FWIW, carrying a knife while backpacking won't do you much good unless you know what to do with it. If you don't use a knife at home, it has no inherent magic that will protect or save you in the woods.
Oct 21, 2010 at 8:35 am #1656623What's really funny are these discussions about not needing to carry a knife in the backcountry yet some of you carry guns. Daily.
Uh oh – did I just say that?
Oct 21, 2010 at 8:46 am #1656628bravo david, i completely agree with you sentiment and incitement to thread drift!
Oct 21, 2010 at 9:02 am #1656635(I'm in hiding right now…)
Oct 21, 2010 at 9:42 am #1656646>What's really funny are these discussions about not needing to carry a knife in the backcountry yet some of you carry guns.
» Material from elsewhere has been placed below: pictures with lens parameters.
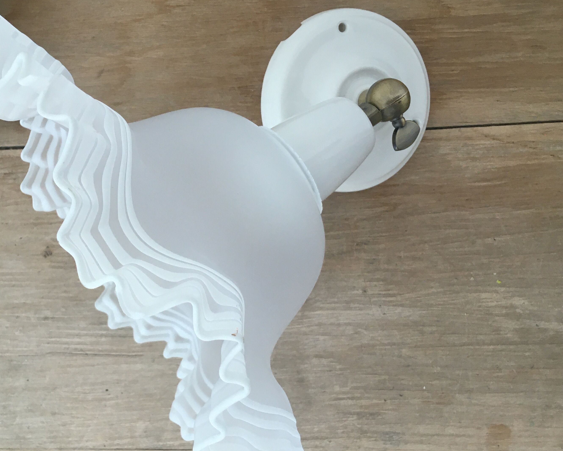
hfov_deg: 42.7
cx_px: 227
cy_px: 220
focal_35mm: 43
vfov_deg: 34.9
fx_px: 716
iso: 40
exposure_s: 1/33
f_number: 2.2
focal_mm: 4.15
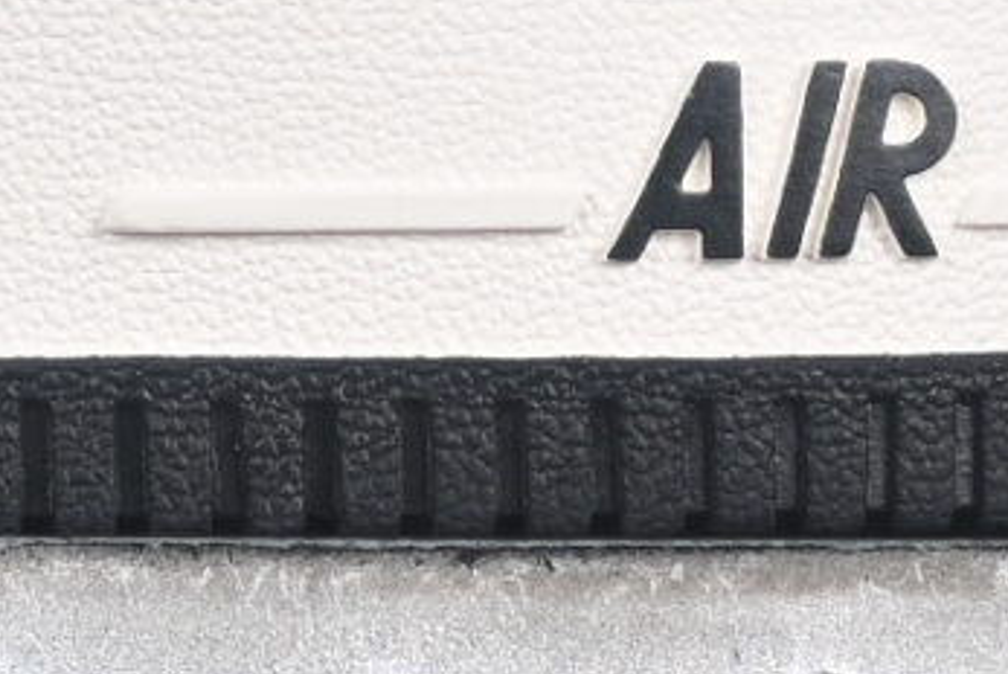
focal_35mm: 553
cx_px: -1188
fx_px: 15497
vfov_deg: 2.5
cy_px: -978
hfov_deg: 3.7
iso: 160
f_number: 8
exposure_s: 1/80
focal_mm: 50
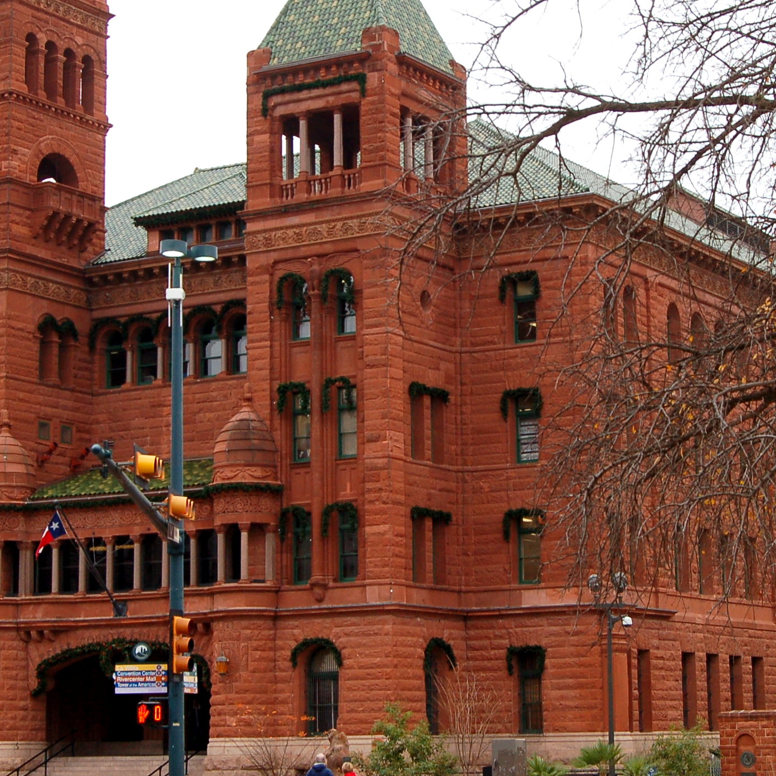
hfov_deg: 19.7
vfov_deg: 19.7
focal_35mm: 88
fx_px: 2232
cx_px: 424
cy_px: 334
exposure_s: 1/100
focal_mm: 32
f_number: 9
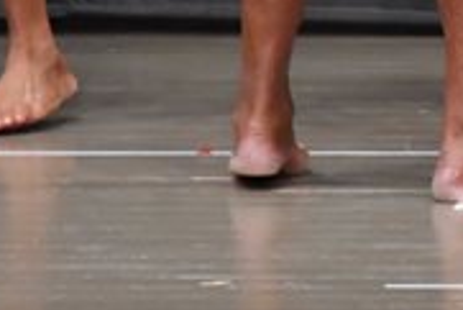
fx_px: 14042
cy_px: -290
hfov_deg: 1.9
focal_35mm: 1091
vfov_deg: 1.3
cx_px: 914
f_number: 5.6
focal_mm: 170
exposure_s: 1/400
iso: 5000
Daily.
You say that like it's a bad thing.
Oct 21, 2010 at 9:52 am #1656648Yes, you are correct.
Oct 21, 2010 at 1:48 pm #1656713Last month I was doing a 8-day trip in the Wind River Range which included a lot of fishing, both spin and fly. I am fairly new to fly fishing and while standing on a rock at the waters edge I was roll casting and managed to sink a fly deep into my cheek.
The hook was in deep past the barb (forgot to remove it) and would not pull out without taking a nice chunk of my cheek with it. I got out my survival signal mirror and a friends Leatherman, pushed the hook through the other side of my cheek and grabbed the tip of the hook with the Leatherman's pliers and bent the hook straigh until it snaped. It snapped right at the barb and I was able to pull it out. While not a huge safety issue, sleeping and life on the trail would have really sucked those last 3 days with a wolly fly stuck in my cheek!
Oct 21, 2010 at 3:18 pm #1656741I have a Leatherman multi that is fairly weighty, but I don't count it if it's on my belt or in my pocket. I worry about pack weight and foot weight, the rest fluctuates. I could lay off IPA and save some weight as well. After borrowing someone's swiss army for cutting moleskin due to a last second change of shoes on a 5 day, I regretted not having my leatherman.
Cleaning fish, cutting rope, moleskin, food, etc, unless my purpose is to go fast (think race), or I'm going on a local hike I do all the time, I carry a knife.